Los hechos recientes en relación al caso de Solsiret Rodríguez han cerrado una etapa para iniciar otra. Hoy se encuentran detenidos dos implicados en su muerte con prisión preventiva y, a su vez, se inicia el proceso de investigación que determinará la tipificación y sanción de los delitos según corresponda. Al margen de todas las declaraciones emitidas desde la Policía, Fiscalía y los medios de comunicación, este caso plantea algunas aristas en la esfera pública.
Primero, la violencia transciende ideologías, es decir, ser progresista, conservador, machista o feminista no exime la capacidad de ejercer algún delito como tampoco ser víctima de ellos. Por consiguiente, desvincular a Andrea Aguirre de los espacios progresistas o feministas no debería ser el centro del debate ni del morbo de los medios de comunicación.
Segundo, se ha evidenciado la ineficiencia estatal. Es decir, la incapacidad del Estado para proveer, controlar y administrar sus recursos; en este caso frente a la violencia y desapariciones en relación a las mujeres, aunque se reconoce que no es el único ejemplo.
Tercero, el carácter punitivo empleado para buscar disminuir la violencia hacia las mujeres no está solucionando el problema; sigue siendo deficiente por más avance que signifique a nivel institucional.
Cuarto, debemos analizar profundamente las implicancias de la prevención. ¿Qué significa?, ¿realmente está funcionando?, ¿brindar talleres y desarrollar campañas frente a la violencia es la solución? No hay una respuesta exacta, sino tan solo más interrogantes, porque lo cierto es que, en este caso, tanto la víctima como los agresores conocían de los mecanismos de denuncias, sabían de la importancia de prevenir la violencia y no solo frente a las mujeres en particular y, sin embargo, las consecuencias ya las conocemos.
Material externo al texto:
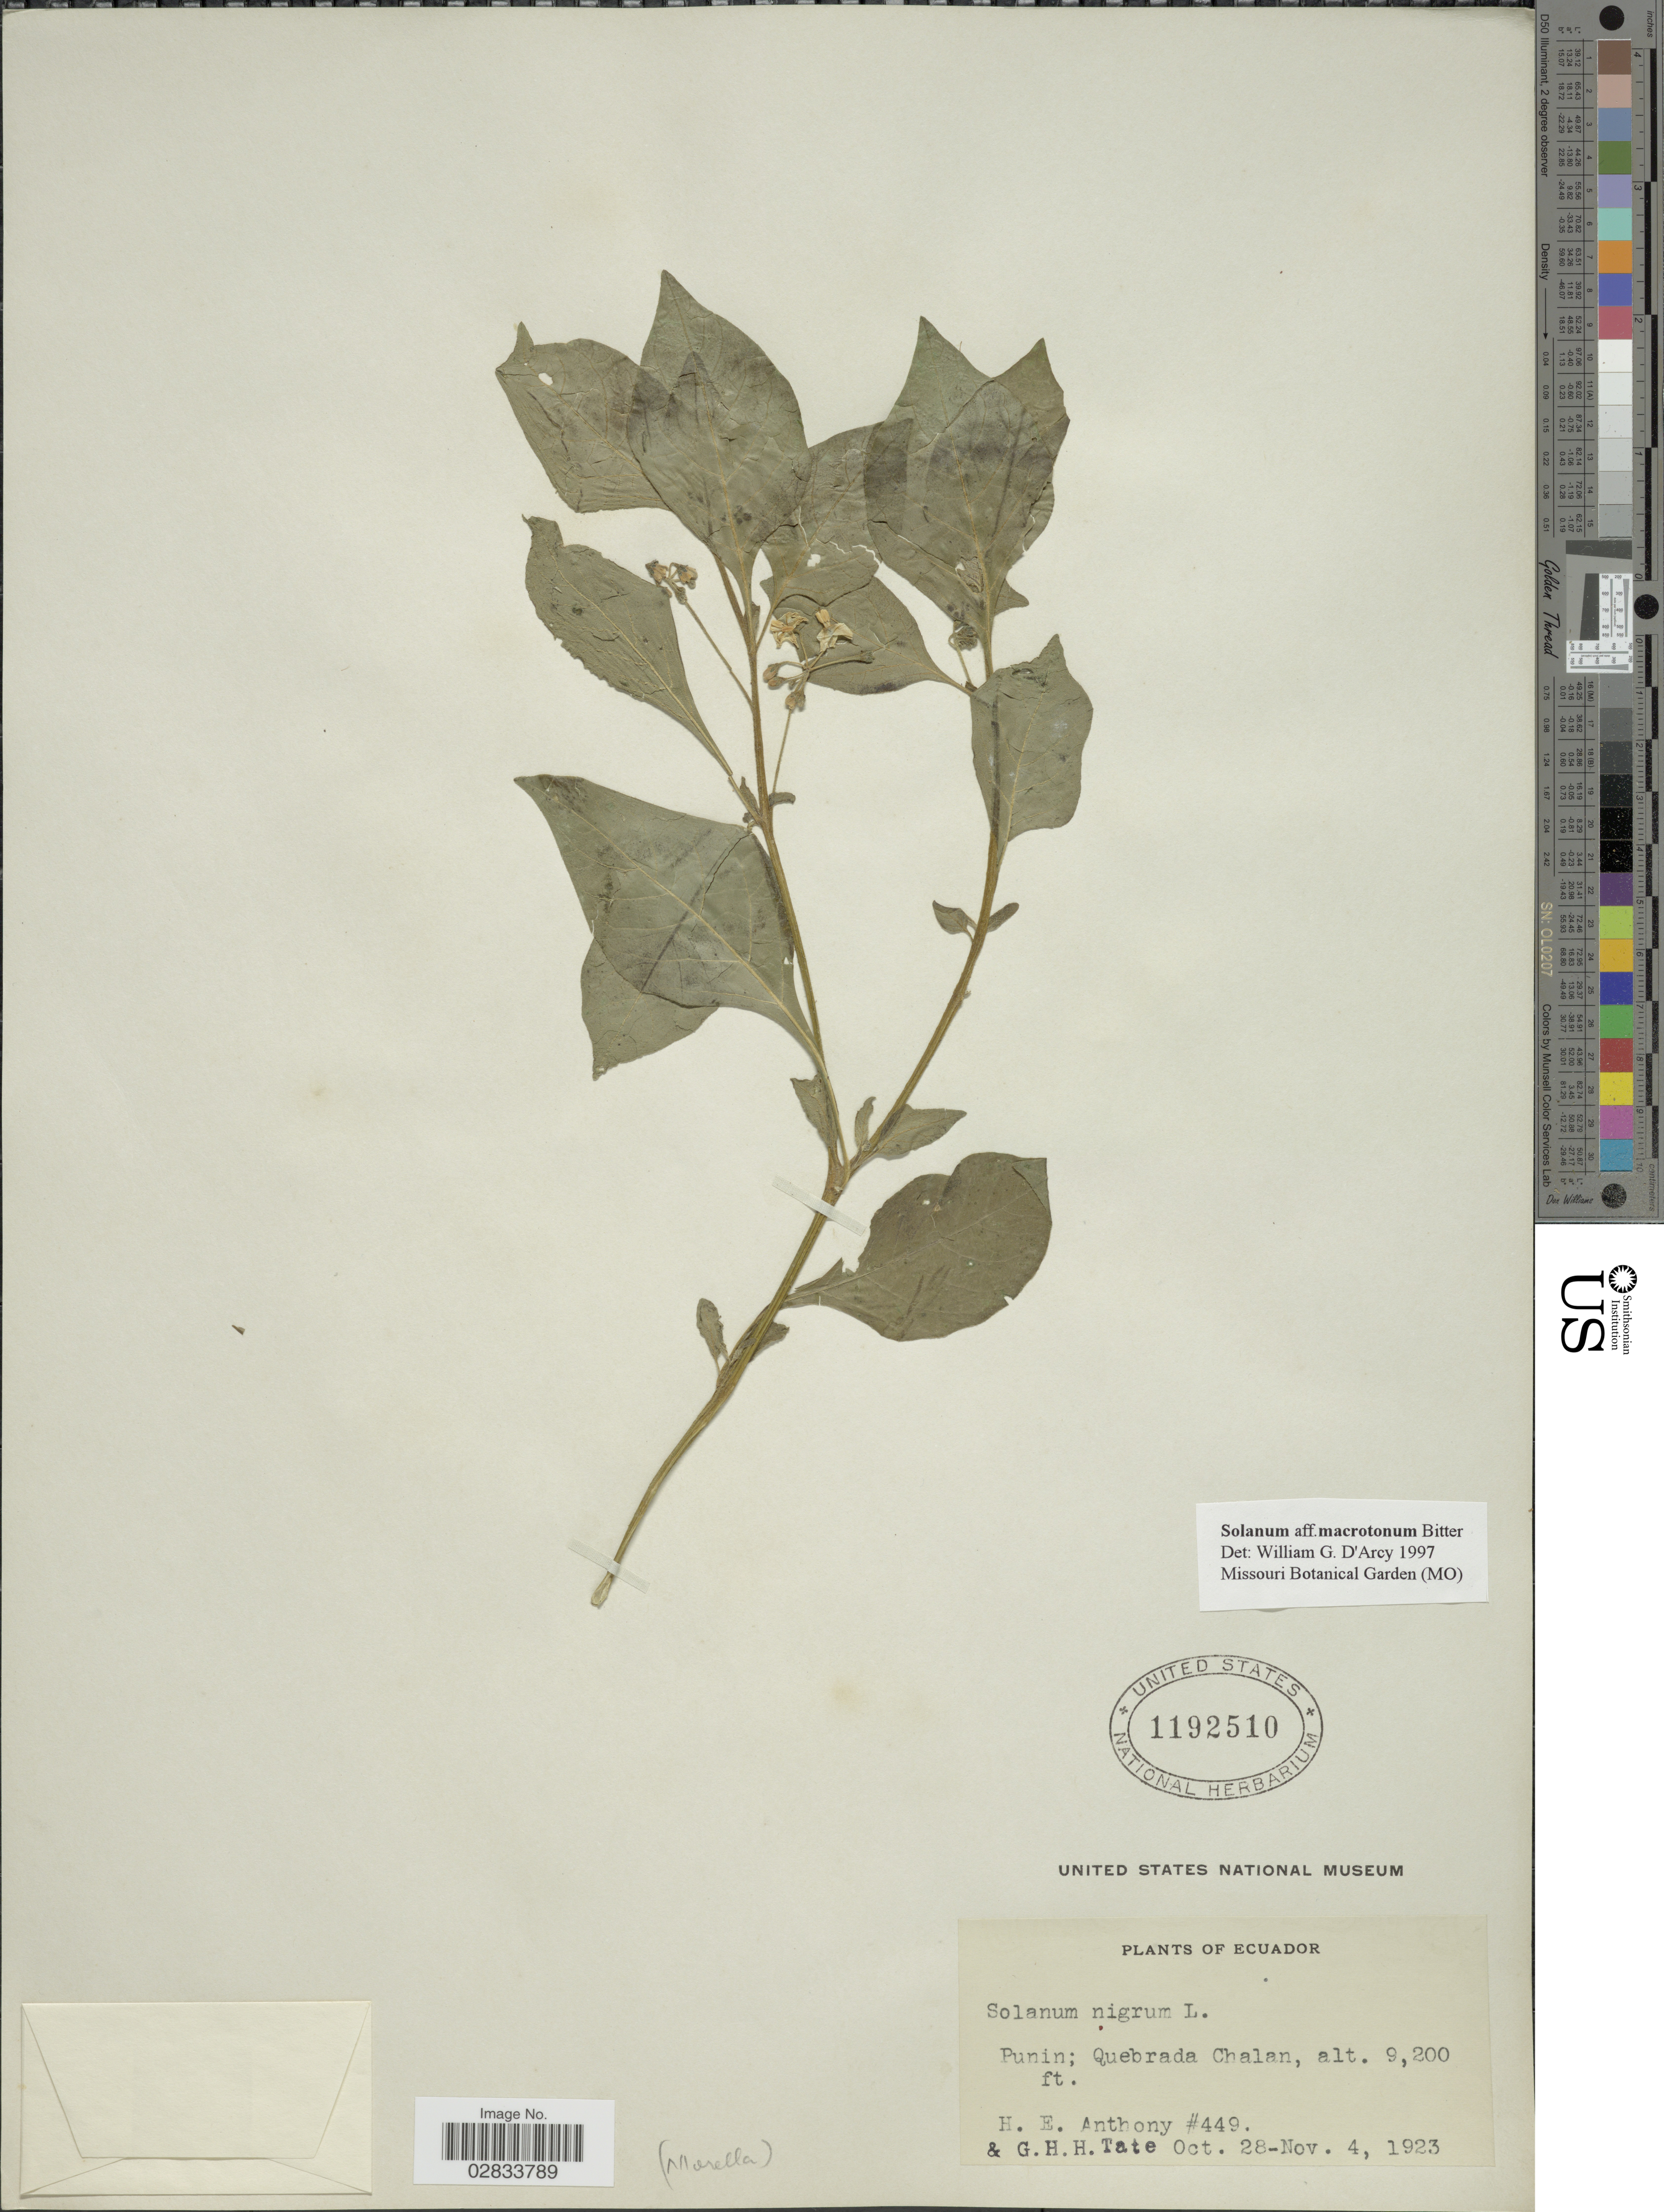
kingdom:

Si ello ocurre con personas relativamente informadas en temas de derechos humanos ¿imaginamos aquellas que no lo están? Hasta qué punto las personas, en particular las mujeres, tratamos de sostener nuestros calvarios en privado, o nuestros sufrimientos en silencio, quizá con la esperanza de solucionarlo pronto; quizá no confiamos en las instituciones públicas, quizá porque lejos de ayudar, lo que se recibe es solamente estigma, abandono y exposición al morbo.
Por otro lado, se confirman una vez más los prejuicios de las autoridades y del sistema de justicia, que justifican consignas feministas como “la policía no me cuida, me cuidan mis amigas”, porque los operadores de justicia no están ejerciendo su rol de manera competente e incluso entorpecen las investigaciones. Pero, en el caso de Solsiret también se podría sugerir que “La policía no me busca, me buscan mis amigas”.
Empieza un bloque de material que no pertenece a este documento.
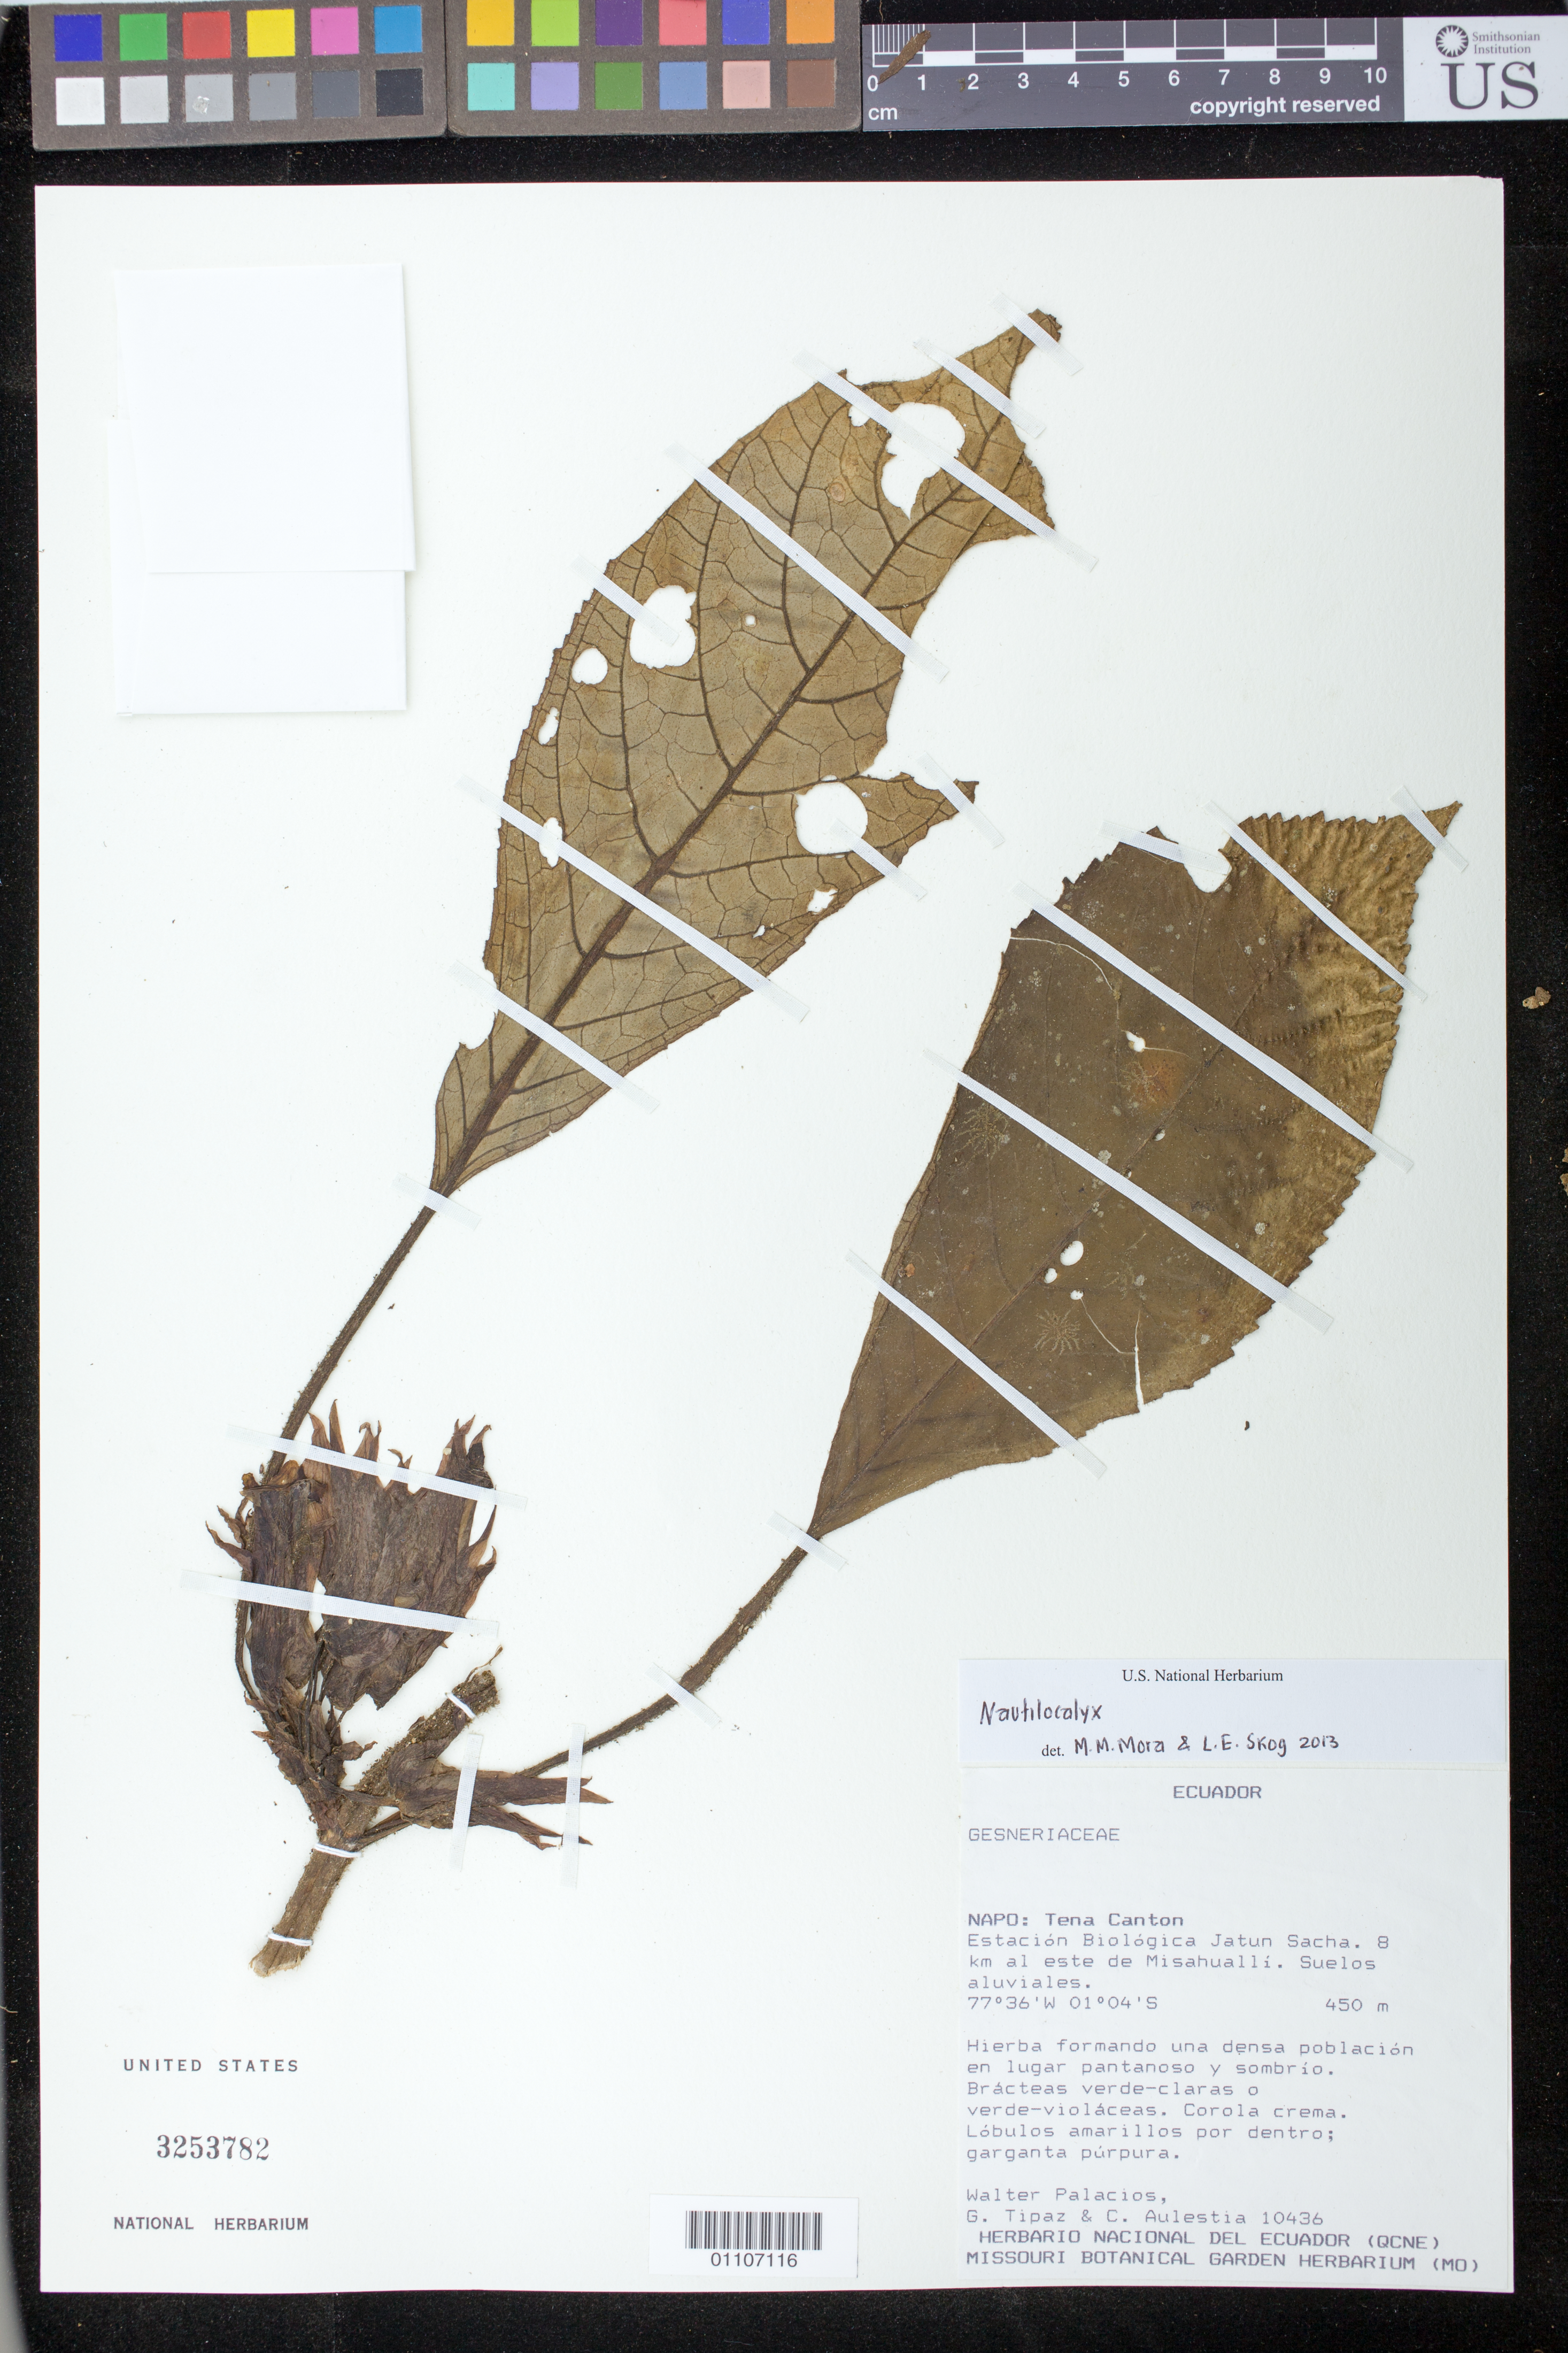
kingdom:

Gran parte de quienes trabajamos en temas de derechos humanos, reconocemos que no es el único caso, hasta escuchamos comentarios como “probablemente hay otros temas más urgentes” en otros ámbitos de la política; pero si desaparece una mujer cada cinco horas, ya no es sólo Solsiret, y esto lo convierte en una problemática nacional que debe ser tratada con igual relevancia que otros temas públicos. Según informes, en el 2019 se reportaron 2332 mujeres desaparecidas y entre enero y febrero del 2020, llevamos 371 mujeres desaparecidas, incluyendo niñas y adolescentes.
Finalmente, Solsiret no está para compartir el otro lado de la historia, pero ha dejado en evidencia, una vez más, que el sistema estatal, pero también la sociedad peruana, continúan sin prestar la importancia que tiene la violencia, el feminicidio y las desapariciones de las mujeres.